The government talks the right talk, but takes the wrong steps, in solving the problem.




Some months ago, I read a sad story.

It was the story of Racheal, the wife of Adinoyi Onukaba Ojo, a journalist of no mean repute, and one time aide to the former Vice President,Atiku Abubakar. 

His wife had been ill.

Her case was misdiagnosed,mismanaged,and muddled up at the National Hospital,Abuja.


This woman died out of sheer negligence!

But, that is still not the whole story.

It is that this fellow, was not your average citizen, the hospital he went to, was not a small hospital. It is supposed to be the last point of reference for any medical case in Nigeria.
Sadly, for many people, the hospital is truly the last point of reference.
They kill people in  that place like Jerkyll and Hyde.

If this could happen to him, think of the unfathomable, and criminal treatment, average Nigerians encounter every day in our hospitals! 

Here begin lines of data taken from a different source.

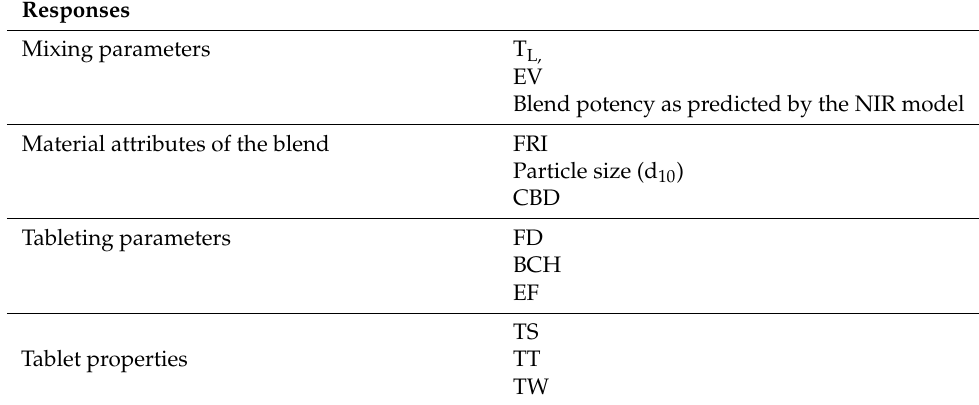
Table 1. Overview of considered responses, where HUM, IMP and THR were adjusted as input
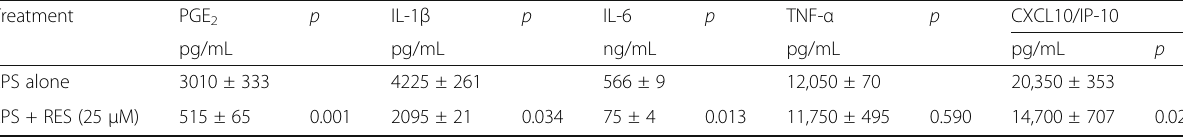
Table 2 Resveratrol reduced the secretion of cytokines and chemokines in LPS-activated THP-1 cells Treatment PGE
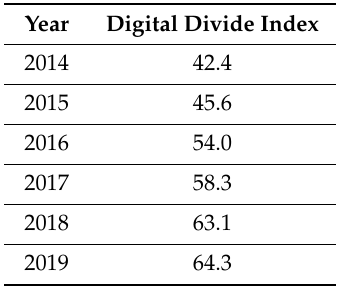
Table 1. Digital Divide Index of older people by year.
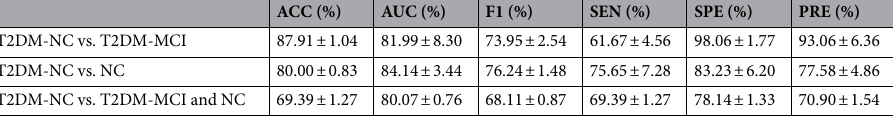
Table 4. Classification performance in T2DM-MCI, T2DM-NC and NC differentiation. ACC accuracy, AUC the area under the receiver operating characteristic curve, SEN sensitivity, SPE specificity, PRE precision.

No wonder, people pray, and fast ,before going to the hospital.
They know it is truly passing through the valley of the shadow of death!




Are we unreasonable, in asking that our hospitals ,save lives? 

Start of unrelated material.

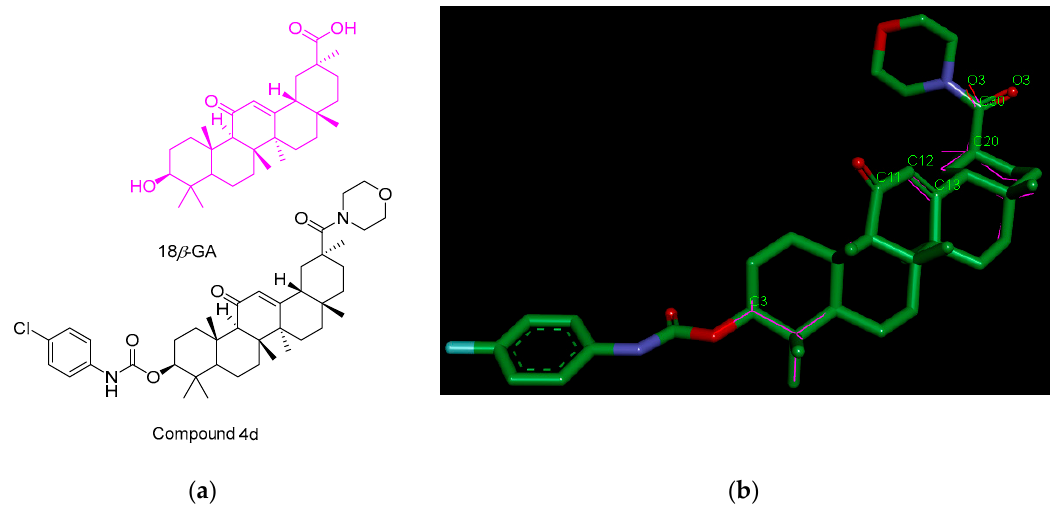
Figure 6. ( a ) Molecular structures and ( b ) overlay crystal structures of 18 β -GA (Lines) compound 4d (Sticks).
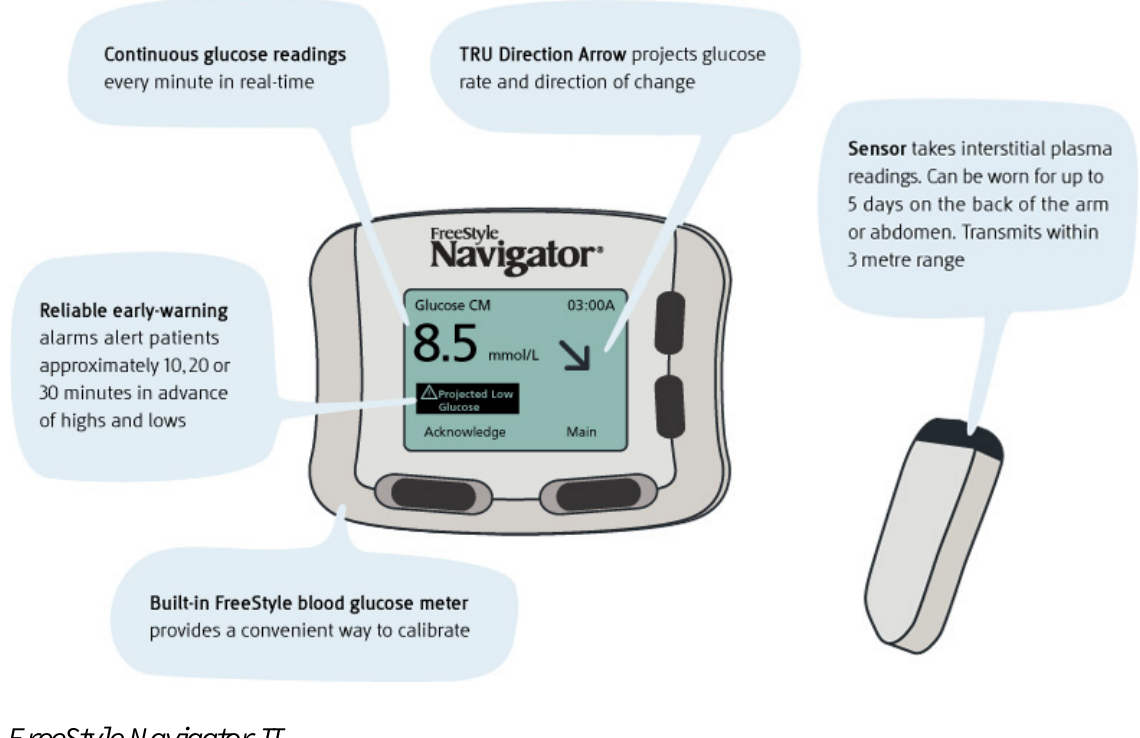
Figure 3. Visual interpretation of the indicators on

Should we now go to the hospital only after writing our wills?

I went to a public primary school a few years after the end of the civil war. I remember how we sat on the floor up till primary three! 

So you can imagine my shock, when I saw a school in 2009, with pupils sitting on the floor!

Four decades after the civil war, and we have not moved on from sitting on the floor?




When I was growing up, I remember vividly then, that  I looked forward to the coming of the year 2000!

That was supposed to be the magical year! Health for all, housing for all, water for all! It is now ten years after the year 2000, our services are worse than they were five years after independence!


Am I unreasonable, in asking that when I turn on my tap, clean, healthy, potable water, should flow?


We keep seeing numerous contracts awarded for  projects, but it seems the more the contracts awarded, the less the efficiency delivered!

Need I talk about the roads that kill people, some have cavernous chasms that cause articulated lorries to flip over on their sides, and cars to somersault.

Can I forget the erratic nature of the supply, distribution, and pricing of petroleum products that shame us.

We have taken our love for imported products to bizarre, and atrocious levels.

Government prefers to export our crude first, so that it meets the condition for being a foreign product, then re-import it as refined petroleum products, and tell Nigerians that it is subsidizing it! Like Odewale said in Ola Rotimi's The Gods Are Not To Blame,"there is madness in their liver"

Are Nigerians unreasonable people?   


No  sane Nigerian, would expect the government to build him a house on the Atlantic ocean!


We are not asking for expressways in the sky five miles up!


All we demand, is that our governments intelligently, and judiciously, work with the resources that we know are at their disposal, which are currently being siphoned into private pockets, or wasted!

It is as if our governments at all levels, are "ever learning, and never arriving at the truth". They seem to be allergic to wisdom ,and common sense! 


So let me ask my silly,but relevant question again, are we unreasonable, in asking to live  normal lives?

Like the rest of the world?




That is all we desire!

That is what is just !

No more!

No less!

And as we begin to get it,

MAY GOD BLESS NIGERIA,OUR NIGERIA,FOREVER!